SUPPLIED RECORDS Start Marker
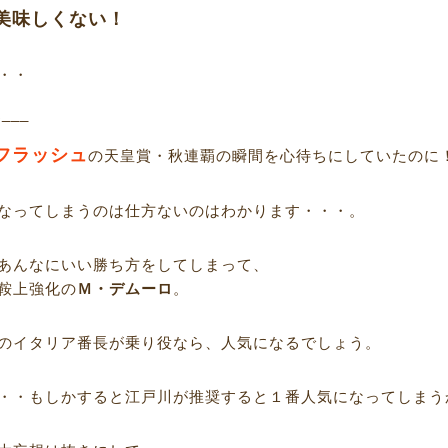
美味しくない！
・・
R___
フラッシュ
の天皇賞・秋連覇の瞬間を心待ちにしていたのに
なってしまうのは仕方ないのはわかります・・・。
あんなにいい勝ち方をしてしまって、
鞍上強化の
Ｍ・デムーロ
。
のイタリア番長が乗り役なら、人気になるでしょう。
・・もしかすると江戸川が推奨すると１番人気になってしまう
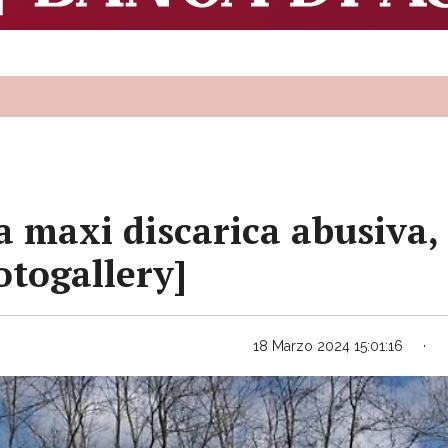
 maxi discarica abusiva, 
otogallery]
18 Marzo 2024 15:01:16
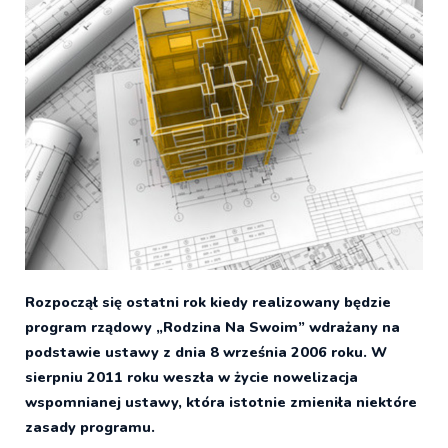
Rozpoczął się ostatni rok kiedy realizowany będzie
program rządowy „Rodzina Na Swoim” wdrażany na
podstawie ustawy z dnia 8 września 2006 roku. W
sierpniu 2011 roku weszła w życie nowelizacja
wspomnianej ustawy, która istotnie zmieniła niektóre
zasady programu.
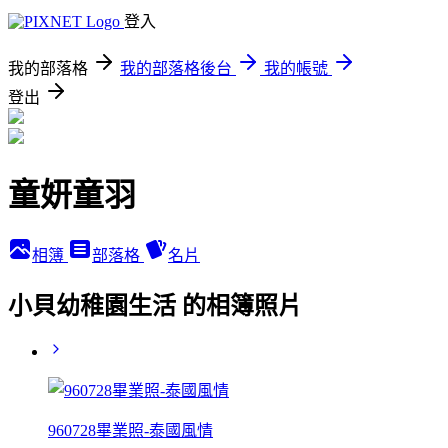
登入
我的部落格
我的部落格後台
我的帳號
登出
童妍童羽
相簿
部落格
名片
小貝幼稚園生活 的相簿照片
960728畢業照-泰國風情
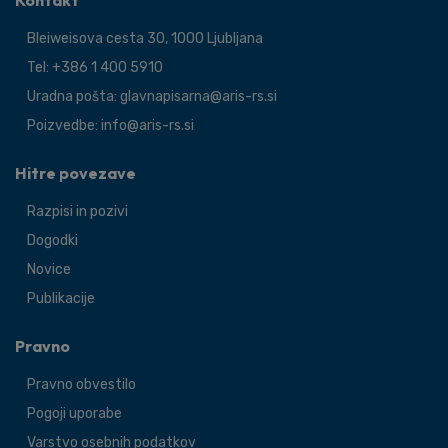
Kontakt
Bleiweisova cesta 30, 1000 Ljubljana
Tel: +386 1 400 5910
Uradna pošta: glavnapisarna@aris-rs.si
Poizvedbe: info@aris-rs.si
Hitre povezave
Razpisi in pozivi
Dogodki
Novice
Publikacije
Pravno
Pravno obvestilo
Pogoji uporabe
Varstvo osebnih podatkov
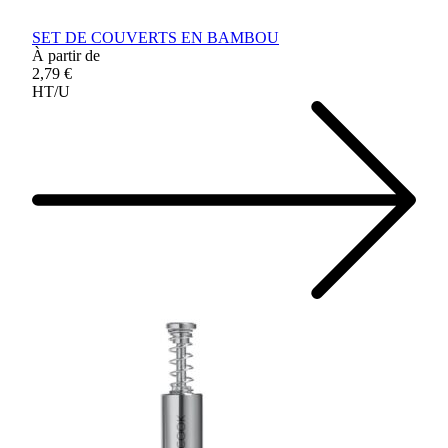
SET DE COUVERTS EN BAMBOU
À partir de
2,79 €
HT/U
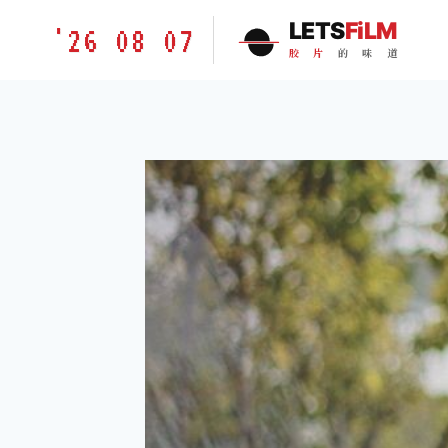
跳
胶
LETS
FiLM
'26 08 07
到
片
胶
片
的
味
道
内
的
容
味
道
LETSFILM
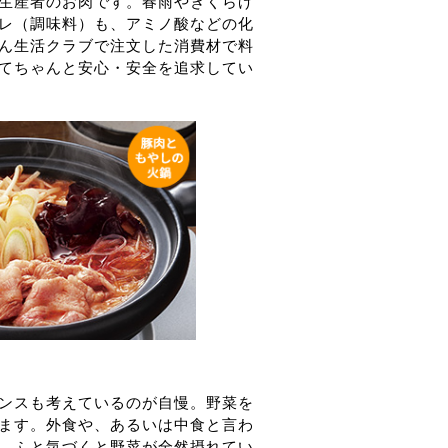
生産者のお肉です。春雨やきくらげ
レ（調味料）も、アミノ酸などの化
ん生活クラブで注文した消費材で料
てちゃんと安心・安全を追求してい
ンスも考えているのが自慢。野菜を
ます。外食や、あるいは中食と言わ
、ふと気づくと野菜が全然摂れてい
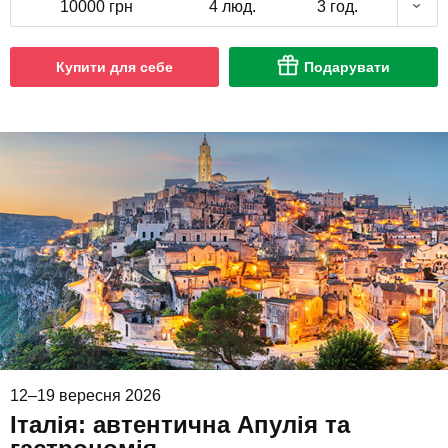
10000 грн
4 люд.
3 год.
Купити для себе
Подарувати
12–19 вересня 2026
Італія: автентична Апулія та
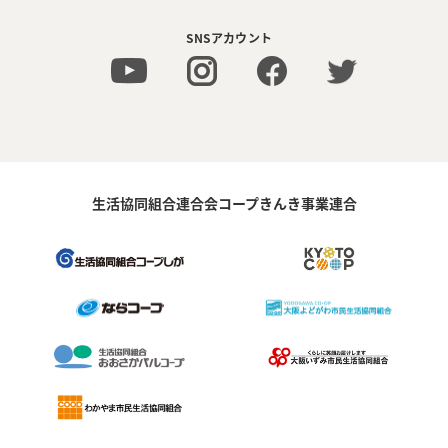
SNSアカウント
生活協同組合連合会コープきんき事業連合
SUPPLIED RECORDS End Marker
SUPPLIED RECORDS Start Marker
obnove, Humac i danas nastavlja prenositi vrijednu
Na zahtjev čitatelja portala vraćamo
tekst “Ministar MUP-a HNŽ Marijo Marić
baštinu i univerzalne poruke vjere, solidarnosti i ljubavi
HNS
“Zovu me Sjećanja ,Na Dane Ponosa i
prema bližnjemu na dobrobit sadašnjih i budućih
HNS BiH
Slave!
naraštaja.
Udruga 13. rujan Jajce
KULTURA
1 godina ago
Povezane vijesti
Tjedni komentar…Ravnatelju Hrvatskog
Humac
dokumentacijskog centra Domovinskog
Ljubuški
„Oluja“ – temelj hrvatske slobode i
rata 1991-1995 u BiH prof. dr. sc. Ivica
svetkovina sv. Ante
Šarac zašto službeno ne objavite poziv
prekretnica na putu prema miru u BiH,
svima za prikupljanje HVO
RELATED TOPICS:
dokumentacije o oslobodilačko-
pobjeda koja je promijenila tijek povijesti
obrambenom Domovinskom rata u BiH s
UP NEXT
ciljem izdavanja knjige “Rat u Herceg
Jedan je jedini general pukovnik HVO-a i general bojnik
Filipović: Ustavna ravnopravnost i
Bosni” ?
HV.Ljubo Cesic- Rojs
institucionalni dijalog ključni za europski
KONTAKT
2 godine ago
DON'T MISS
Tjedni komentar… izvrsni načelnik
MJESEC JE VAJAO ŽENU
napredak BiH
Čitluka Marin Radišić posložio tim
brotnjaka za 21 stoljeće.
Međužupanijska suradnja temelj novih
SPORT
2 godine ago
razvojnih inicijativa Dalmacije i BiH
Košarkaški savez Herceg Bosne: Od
SUPPLIED RECORDS End Marker
▸ **TASK REQUIREMENTS**
Each line of the listing that holds the string "ustawy" counts once; state how many there are, with nothing added.

▸ **ANSWER BOX**
2